Das Gesetz ist durch Urteilsfällung in Abwesenheit dieses Beschuldigten auch in bezug auf die Unterhaltsverletzung während des vom schriftlichen Bestrafungsantrag des Bezirksanwaltes nicht erfaßt gewesenen Zeitraumes vom 10.April 1986 bis 29.April 1986 in der Bestimmung des § 459 StPO, und durch den Zuspruch an die Privatbeteiligte überdies im zweiten Satz des § 365 Abs. 2 StPO verletzt worden.

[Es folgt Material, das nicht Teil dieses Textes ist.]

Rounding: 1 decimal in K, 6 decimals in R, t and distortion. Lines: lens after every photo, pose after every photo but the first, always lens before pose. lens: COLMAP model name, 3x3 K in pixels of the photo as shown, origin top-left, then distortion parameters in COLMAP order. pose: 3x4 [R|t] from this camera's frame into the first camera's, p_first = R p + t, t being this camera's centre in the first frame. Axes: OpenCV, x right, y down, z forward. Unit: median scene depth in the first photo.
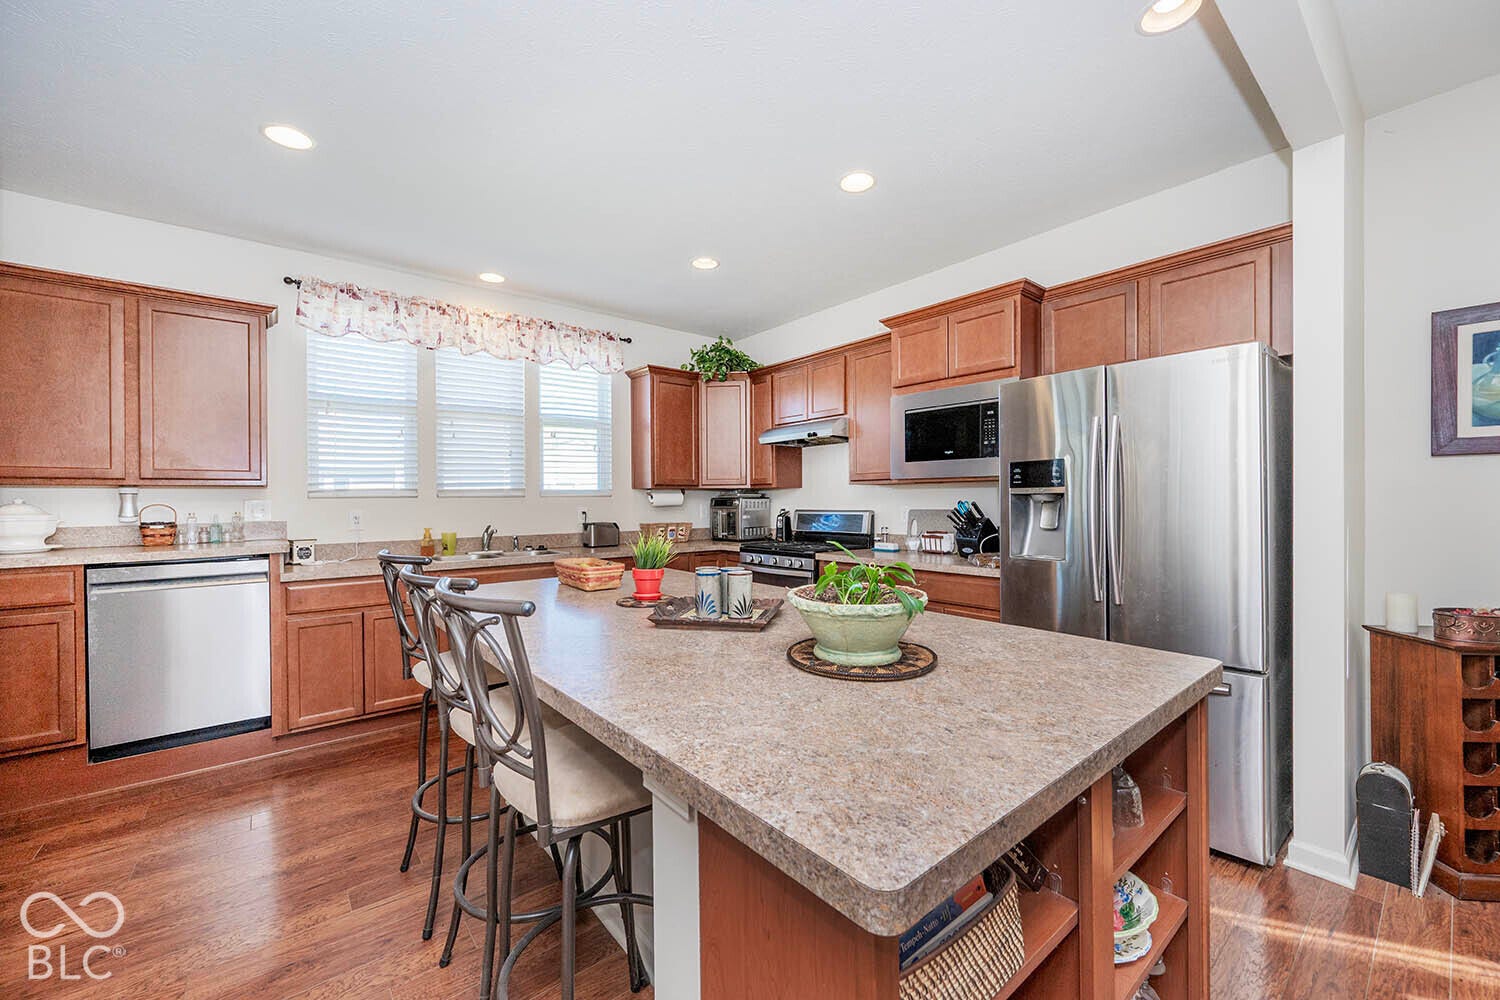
lens RADIAL K [[594.1, 0, 743.3], [0, 594.1, 500.3], [0, 0, 1]] dist [-0.001380, 0.000677]
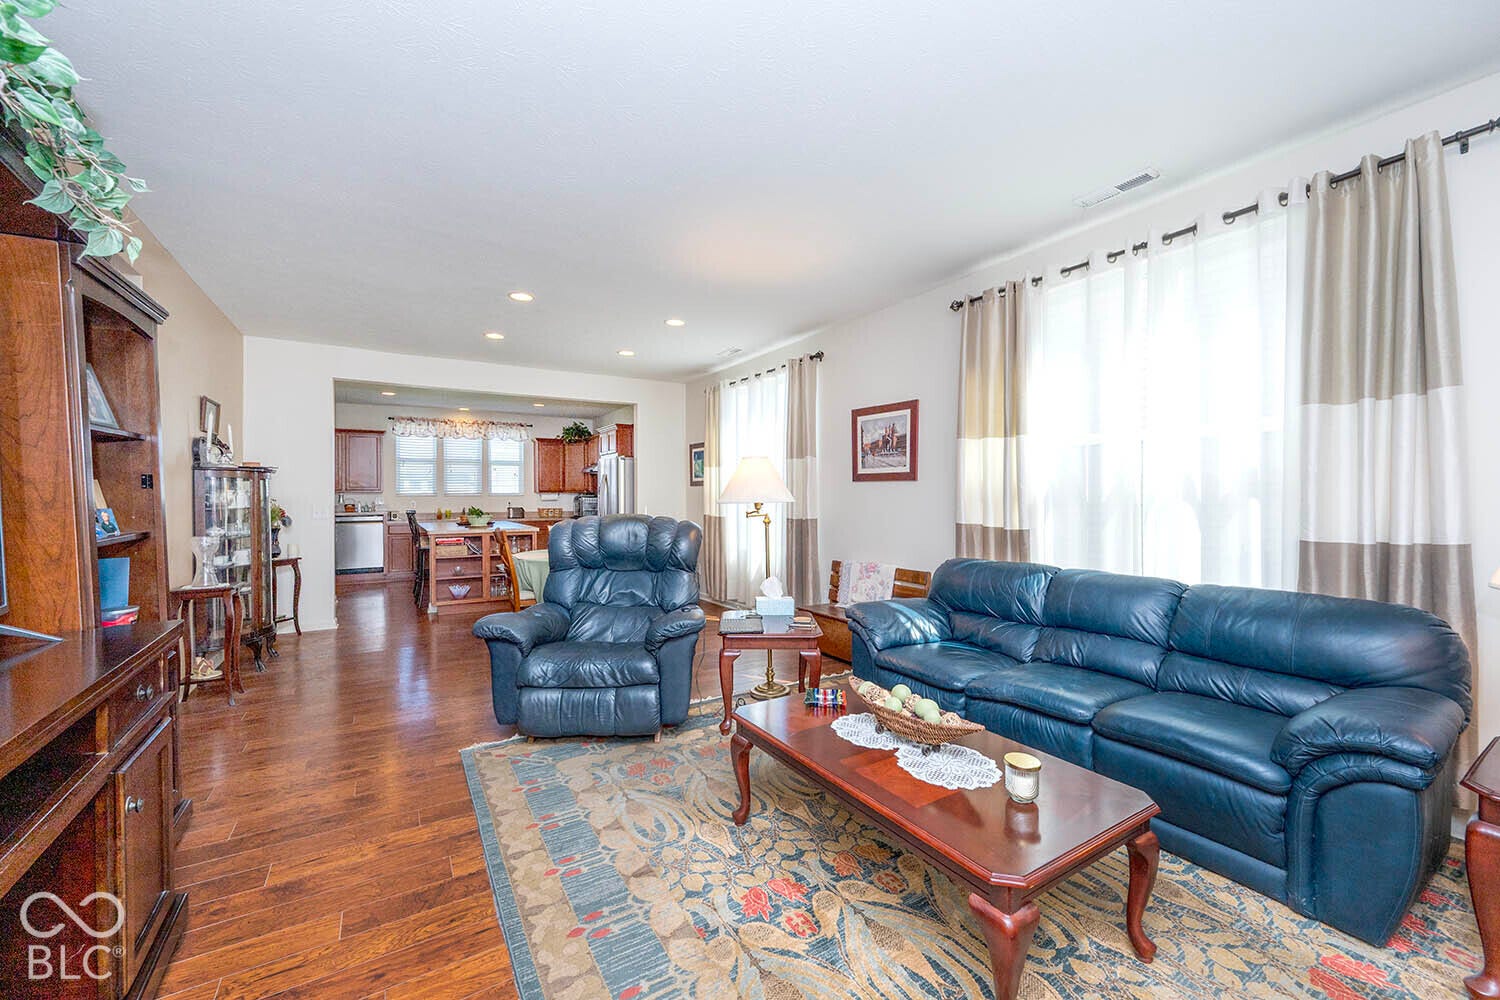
lens RADIAL K [[594.1, 0, 752.6], [0, 594.1, 499.2], [0, 0, 1]] dist [-0.001380, 0.000677]
pose [[0.992789, 0.004335, -0.119797, 1.043493], [-0.003981, 0.999987, 0.003189, -0.004754], [0.119809, -0.002689, 0.992793, -1.295630]]
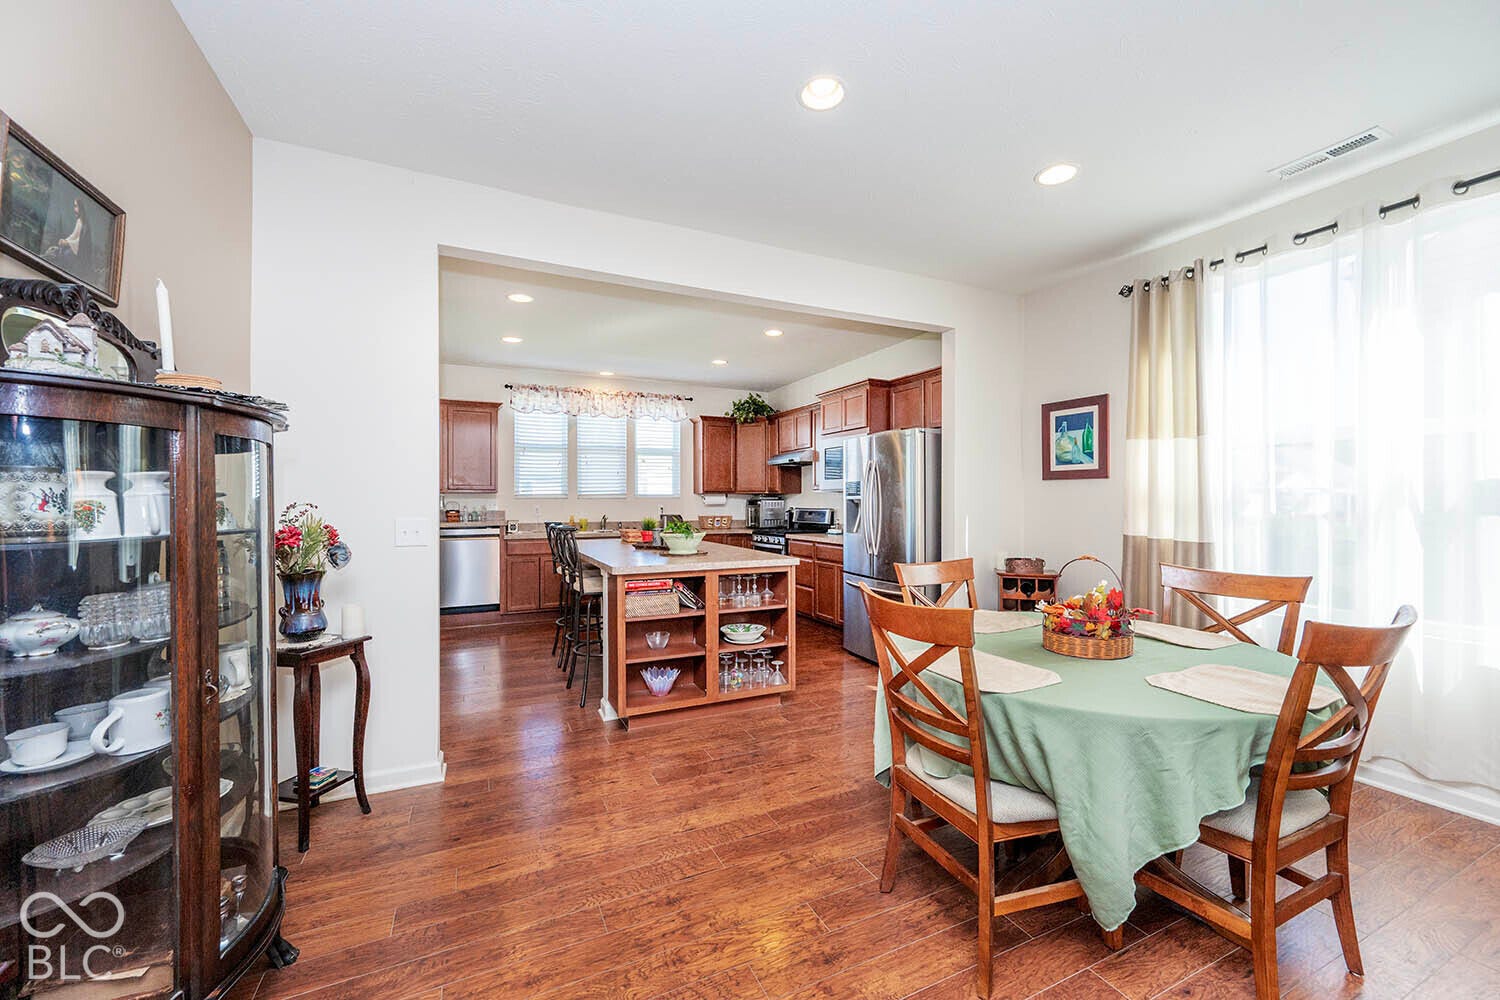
lens RADIAL K [[594.1, 0, 743.6], [0, 594.1, 500.0], [0, 0, 1]] dist [-0.001380, 0.000677]
pose [[0.970568, 0.006175, -0.240748, 0.372395], [-0.006655, 0.999977, -0.001178, -0.001642], [0.240735, 0.002745, 0.970587, -0.570962]]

Gemäß § 459 StPO kann der Richter bei Ausbleiben des Beschuldigten von der Hauptverhandlung ungeachtet gehöriger Vorladung - sofern er nicht dessen Vernehmung nötig findet - das Verfahren beginnen, die Beweise aufnehmen und nach Anhörung des Anklägers das Urteil fällen und verkünden, welches sodann dem ausgebliebenen Beschuldigten in amtlicher Abschrift zuzustellen ist. Gehörig ist die Vorladung aber nur, wenn sie auch der Vorschrift des § 454 StPO entspricht, derzufolge sie insbesondere die wesentlichen Tatsachen der dem Beschuldigten zur Last gelegten strafbaren Handlung enthalten muß.

Die Bezeichnung der Straftat in der Vorladung des Bezirksgerichtes Vöcklabruck für den 30.April 1986 konnte sich - trotz fehlender Angabe eines Endtermins der Deliktsbegehung - nur auf jene Begehungszeit der Unterhaltsverletzung beziehen, die auch vom schriftlichen Bestrafungsantrag des Bezirksanwaltes vom 9.April 1986 erfaßt gewesen war. Eine künftige Fortsetzung der Unterhaltsverletzung im über den letzterwähnten Tag hinausgehenden Zeitraum war ursprünglich nicht als Gegenstand der Hauptverhandlung vorgesehen gewesen und hatte daher auch in der Vorladung keine Erwähnung finden können. Über den insoweit erst in der Hauptverhandlung ausgedehnten Antrag des Bezirksanwaltes auf Bestrafung hätte das Bezirksgericht daher in Abwesenheit des Beschuldigten nicht verhandeln und entscheiden dürfen (EvBl. 1976/123; 12 Os 127/76; JBl. 1968, 378 = RZ 1967, 199 ua).

Ebensowenig war es zulässig, der Privatbeteiligten den von ihr erst in der Hauptverahndlung begehrten Betrag in Abwesenheit des Beschuldigten - sohin ohne dessen Anhörung - zuzusprechen; handelt es sich doch bei der Vorschrift des zweiten Satzes des § 365 Abs. 2 StPO, wonach der Beschuldigte über gegen ihn erhobene privatrechtliche Ansprüche zu vernehmen ist, um ein zwingendes - dem Grundsatz des beiderseitigen Gehörs Rechnung tragendes - Gebot (Mayerhofer-Rieder 2 , § 365 StPO, EGr. 19 bis 21). Die Gesetzesverletzung nach § 459 StPO hatte nicht nur die Aufhebung des betroffenen Teils des Schuldspruches, sondern infolge untrennbaren Zusammenhanges die Kassation des gesamten Schuldspruches gemäß § 289 StPO zur Folge. Im erneuerten Verfahren wird im Falle eines Privatbeteiligtenanspruches zu prüfen sein, ob nicht bereits (ganz oder teilweise) ein Exekutionstitel vorliegt. Es war daher spruchgemäß zu entscheiden.